Recopiez mot pour mot le passage de l'article sur la Gay Pride de Belgrade qui va de « Les associations LGBT » jusqu'à « poignée de militants. » inclus.

**Extrait choisi:**
============

Une fois de plus la Gay Pride n’aura pas lieu dans les rues de Belgrade. Divers mouvements d’extrême droite ayant annoncé leur volonté de marcher contre la manifestation, initialement prévue aujourd’hui, Belgrade l’interdit donc pour la troisième année consécutive. Si la tenue du défilé est longtemps restée incertaine, les organisateurs se montraient vendredi matin pourtant très optimistes. La question pouvait toutefois légitimement se poser : invoquant de graves menaces à l’ordre public, les autorités serbes avaient annulé le rassemblement les deux années précédentes. "Nous avons décidé d’interdire l’événement en raison de sérieuses inquiétudes concernant la sécurité", expliqua le premier ministre serbe, Ivica Dacic (Parti socialiste), à la télévision nationale. "Ce n’est pas une capitulation face aux hooligans, mais une tentative d’empêcher le chaos dans les rues de Belgrade", a-t-il expliqué.
 
En juin 2001, la première Gay Pride organisée dans la capitale serbe se solda par de violents affrontements : les 50 policiers mobilisés pour assurer la sécurité des manifestants avaient été submergés par 2 000 hooligans et militants d’extrême droite.
 
En 2010, malgré un contingent policier cent fois supérieur, le centre de Belgrade fut de nouveau mis à sac par 6 000 contre-manifestants, laissant derrière eux 140 blessés.
 
Cette année, les autorités avait procédé au report des matchs de football prévus ce week-end ainsi qu’au retrait de certains panneaux de signalisation du centre-ville, par crainte de revoir des éléments violents s’en servir comme d’armes. Autant de précautions prises en vain, le premier ministre Ivica Dacic annonçant en soirée l’annulation de la manifestation.
 
Les associations LGBT ont immédiatement répondu en lançant un appel au rassemblement à 23 heures devant le bâtiment du gouvernement serbe. Portant une banderole titrant "ceci est une gay pride", ce cortège improvisé marcha en direction du Parlement, salué par quelques concerts de klaxons. Après s’être heurtés aux forces de sécurité aux abords du Parlement, les manifestants obtinrent finalement le droit de déposer symboliquement un drapeau arc-en-ciel de plusieurs mètres devant les marches du bâtiment. "Que vive la Serbie, que vive la Gay Pride !" clamèrent une poignée de militants.
 
"On ne s’y attendait pas du tout", affirma l’une des organisatrices, en tête de cortège. "Je ne sais pas ce qui va se passer par la suite, continua-t-elle. C’est une surprise totale et il faut qu’on s’organise. Ce soir, on est là, au moins on aura fait quelque chose. Quoi qu’il en soit, rien ne pourra nous empêcher de délivrer notre message. Tous ces gens ici ce soir se sont réunis de façon très spontanée, nous sommes supportés."

============

**Données répertoriées:**
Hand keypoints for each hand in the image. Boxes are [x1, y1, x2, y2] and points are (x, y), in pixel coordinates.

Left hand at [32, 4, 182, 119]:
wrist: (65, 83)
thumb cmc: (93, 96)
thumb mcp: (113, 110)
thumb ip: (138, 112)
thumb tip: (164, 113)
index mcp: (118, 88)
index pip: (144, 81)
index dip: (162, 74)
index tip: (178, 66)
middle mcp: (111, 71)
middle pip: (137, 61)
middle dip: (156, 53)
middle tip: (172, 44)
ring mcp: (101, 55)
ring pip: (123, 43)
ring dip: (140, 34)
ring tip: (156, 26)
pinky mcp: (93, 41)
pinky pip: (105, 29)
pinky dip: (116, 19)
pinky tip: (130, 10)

============

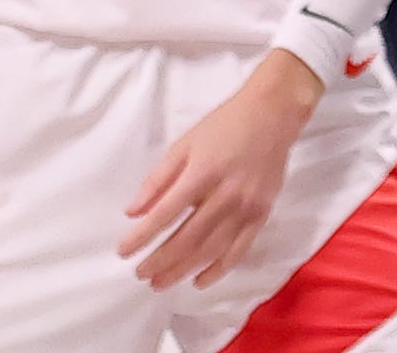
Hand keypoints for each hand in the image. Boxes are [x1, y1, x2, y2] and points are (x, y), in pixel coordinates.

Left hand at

============

**Résultat ci-dessous:**
Les associations LGBT ont immédiatement répondu en lançant un appel au rassemblement à 23 heures devant le bâtiment du gouvernement serbe. Portant une banderole titrant "ceci est une gay pride", ce cortège improvisé marcha en direction du Parlement, salué par quelques concerts de klaxons. Après s’être heurtés aux forces de sécurité aux abords du Parlement, les manifestants obtinrent finalement le droit de déposer symboliquement un drapeau arc-en-ciel de plusieurs mètres devant les marches du bâtiment. "Que vive la Serbie, que vive la Gay Pride !" clamèrent une poignée de militants.